● **Exercise brief**: The lines to copy are those in the listing below that contain the word "Shipped".

● **Data extracts**:
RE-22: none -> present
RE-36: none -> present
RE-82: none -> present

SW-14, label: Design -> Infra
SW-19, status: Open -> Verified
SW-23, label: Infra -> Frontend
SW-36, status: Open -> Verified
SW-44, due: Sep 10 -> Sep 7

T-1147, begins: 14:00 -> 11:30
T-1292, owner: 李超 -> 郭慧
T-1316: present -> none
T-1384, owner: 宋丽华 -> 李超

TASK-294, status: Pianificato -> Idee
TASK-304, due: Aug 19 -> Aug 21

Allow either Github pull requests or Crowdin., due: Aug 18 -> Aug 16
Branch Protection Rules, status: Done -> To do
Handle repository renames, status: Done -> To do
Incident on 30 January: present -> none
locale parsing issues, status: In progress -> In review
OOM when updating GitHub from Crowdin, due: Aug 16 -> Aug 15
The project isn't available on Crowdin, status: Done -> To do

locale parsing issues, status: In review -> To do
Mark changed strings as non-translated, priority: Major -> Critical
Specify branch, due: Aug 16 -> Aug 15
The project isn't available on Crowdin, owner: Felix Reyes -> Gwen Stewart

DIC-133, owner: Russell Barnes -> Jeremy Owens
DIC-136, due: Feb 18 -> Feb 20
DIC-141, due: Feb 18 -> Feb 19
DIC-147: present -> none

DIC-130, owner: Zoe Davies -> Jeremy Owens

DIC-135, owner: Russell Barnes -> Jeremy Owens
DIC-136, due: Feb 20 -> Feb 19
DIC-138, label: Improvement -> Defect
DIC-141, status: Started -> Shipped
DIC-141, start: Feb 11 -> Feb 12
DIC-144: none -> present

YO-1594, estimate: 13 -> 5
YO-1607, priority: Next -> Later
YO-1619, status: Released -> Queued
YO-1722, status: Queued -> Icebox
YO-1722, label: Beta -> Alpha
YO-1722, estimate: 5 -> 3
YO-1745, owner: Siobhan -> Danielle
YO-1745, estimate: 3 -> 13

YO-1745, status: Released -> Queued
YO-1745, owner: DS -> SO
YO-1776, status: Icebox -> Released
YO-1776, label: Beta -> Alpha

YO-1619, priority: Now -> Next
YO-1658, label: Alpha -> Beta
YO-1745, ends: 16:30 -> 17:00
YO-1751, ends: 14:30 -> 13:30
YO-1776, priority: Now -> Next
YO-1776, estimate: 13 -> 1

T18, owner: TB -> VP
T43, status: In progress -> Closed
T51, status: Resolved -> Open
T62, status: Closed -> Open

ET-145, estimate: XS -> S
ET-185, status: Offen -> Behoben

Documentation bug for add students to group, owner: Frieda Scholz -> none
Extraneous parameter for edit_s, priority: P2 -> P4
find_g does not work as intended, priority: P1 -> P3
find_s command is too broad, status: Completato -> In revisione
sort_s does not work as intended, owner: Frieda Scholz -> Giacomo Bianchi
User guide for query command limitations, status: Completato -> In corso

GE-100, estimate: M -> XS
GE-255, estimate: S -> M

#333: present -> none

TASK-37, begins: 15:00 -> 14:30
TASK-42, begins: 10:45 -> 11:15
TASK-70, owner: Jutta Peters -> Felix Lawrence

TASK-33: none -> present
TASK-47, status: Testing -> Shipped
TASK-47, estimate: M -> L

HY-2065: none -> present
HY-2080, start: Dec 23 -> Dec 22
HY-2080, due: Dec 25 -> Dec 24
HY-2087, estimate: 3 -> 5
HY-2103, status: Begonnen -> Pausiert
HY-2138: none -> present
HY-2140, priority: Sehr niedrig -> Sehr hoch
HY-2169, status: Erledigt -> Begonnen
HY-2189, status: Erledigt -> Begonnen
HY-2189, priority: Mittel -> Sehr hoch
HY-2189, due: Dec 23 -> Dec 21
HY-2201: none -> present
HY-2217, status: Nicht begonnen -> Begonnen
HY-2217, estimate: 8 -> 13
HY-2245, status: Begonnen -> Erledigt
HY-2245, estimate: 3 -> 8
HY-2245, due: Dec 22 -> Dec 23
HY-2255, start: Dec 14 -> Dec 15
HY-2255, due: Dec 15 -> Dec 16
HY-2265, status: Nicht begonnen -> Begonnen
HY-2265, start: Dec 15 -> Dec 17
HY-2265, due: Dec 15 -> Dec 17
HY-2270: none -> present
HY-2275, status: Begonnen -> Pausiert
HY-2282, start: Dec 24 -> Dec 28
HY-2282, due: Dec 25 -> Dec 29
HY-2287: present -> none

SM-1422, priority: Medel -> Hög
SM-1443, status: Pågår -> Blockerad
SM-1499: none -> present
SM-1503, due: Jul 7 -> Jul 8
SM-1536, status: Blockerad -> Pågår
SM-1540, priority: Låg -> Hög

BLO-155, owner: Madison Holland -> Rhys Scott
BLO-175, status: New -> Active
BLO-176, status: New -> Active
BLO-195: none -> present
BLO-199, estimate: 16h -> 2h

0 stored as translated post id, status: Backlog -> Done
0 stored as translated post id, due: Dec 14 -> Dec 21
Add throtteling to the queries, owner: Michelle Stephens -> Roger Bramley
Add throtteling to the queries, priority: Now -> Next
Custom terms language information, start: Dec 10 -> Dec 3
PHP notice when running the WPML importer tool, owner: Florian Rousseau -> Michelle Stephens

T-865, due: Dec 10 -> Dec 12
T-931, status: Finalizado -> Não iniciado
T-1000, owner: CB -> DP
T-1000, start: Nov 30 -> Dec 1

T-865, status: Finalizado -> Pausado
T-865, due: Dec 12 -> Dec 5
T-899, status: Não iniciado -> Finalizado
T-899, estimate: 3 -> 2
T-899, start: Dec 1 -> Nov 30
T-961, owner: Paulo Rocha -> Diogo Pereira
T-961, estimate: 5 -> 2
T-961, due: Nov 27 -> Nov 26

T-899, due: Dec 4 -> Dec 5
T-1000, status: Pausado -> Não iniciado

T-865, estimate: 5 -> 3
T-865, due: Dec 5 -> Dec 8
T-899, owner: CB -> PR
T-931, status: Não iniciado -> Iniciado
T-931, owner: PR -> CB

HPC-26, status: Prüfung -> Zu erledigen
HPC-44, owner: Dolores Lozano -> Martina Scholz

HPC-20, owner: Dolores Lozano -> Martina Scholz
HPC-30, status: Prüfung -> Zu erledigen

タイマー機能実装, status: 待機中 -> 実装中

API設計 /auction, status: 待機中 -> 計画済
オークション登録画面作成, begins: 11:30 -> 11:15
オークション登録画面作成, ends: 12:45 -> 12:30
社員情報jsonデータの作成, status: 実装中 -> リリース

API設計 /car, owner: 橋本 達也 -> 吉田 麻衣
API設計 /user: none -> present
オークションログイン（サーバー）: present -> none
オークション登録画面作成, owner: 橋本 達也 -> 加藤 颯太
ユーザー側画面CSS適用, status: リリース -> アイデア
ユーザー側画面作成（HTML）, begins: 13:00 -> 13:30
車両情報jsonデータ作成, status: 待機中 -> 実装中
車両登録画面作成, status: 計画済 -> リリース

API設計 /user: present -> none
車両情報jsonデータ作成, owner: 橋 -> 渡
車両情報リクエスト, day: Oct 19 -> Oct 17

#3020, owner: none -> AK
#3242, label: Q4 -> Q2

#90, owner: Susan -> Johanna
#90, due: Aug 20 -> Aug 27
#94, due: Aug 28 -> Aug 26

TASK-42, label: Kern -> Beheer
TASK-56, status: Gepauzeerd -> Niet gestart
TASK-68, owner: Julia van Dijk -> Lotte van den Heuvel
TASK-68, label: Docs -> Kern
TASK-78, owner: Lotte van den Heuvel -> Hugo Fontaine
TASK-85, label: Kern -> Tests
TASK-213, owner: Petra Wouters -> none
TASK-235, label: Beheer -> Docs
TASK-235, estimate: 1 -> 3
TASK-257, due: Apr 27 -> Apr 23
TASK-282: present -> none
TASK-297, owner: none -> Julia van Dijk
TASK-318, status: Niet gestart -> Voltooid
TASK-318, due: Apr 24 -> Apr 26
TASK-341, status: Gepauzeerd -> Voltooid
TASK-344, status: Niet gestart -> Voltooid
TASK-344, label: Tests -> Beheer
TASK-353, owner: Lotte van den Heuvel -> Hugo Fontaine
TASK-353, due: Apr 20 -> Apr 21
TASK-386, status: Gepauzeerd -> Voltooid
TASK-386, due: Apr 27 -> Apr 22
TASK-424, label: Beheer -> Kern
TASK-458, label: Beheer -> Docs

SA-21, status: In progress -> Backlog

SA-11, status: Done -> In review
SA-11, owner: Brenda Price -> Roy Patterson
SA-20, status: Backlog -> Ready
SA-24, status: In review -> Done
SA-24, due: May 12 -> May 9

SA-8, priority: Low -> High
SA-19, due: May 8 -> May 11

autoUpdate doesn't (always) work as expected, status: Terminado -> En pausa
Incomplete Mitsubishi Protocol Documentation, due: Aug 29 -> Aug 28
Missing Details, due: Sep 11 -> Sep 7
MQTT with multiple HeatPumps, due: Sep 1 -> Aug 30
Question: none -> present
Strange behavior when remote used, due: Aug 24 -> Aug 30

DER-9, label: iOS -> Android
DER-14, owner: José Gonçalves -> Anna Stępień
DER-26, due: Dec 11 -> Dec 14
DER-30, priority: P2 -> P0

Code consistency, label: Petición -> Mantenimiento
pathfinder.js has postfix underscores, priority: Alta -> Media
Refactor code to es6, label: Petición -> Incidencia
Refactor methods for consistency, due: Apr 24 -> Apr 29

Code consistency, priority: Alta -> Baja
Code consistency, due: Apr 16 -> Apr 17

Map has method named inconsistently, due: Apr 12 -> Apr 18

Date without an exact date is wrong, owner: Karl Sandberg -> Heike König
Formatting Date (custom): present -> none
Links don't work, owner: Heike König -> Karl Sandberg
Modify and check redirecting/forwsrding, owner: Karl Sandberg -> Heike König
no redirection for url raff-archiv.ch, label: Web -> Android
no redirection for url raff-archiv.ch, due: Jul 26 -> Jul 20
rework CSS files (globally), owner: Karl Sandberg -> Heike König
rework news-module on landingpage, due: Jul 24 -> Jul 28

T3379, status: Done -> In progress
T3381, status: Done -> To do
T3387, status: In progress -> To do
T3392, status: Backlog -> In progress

● **Result of this task**:
DIC-141, status: Started -> Shipped
TASK-47, status: Testing -> Shipped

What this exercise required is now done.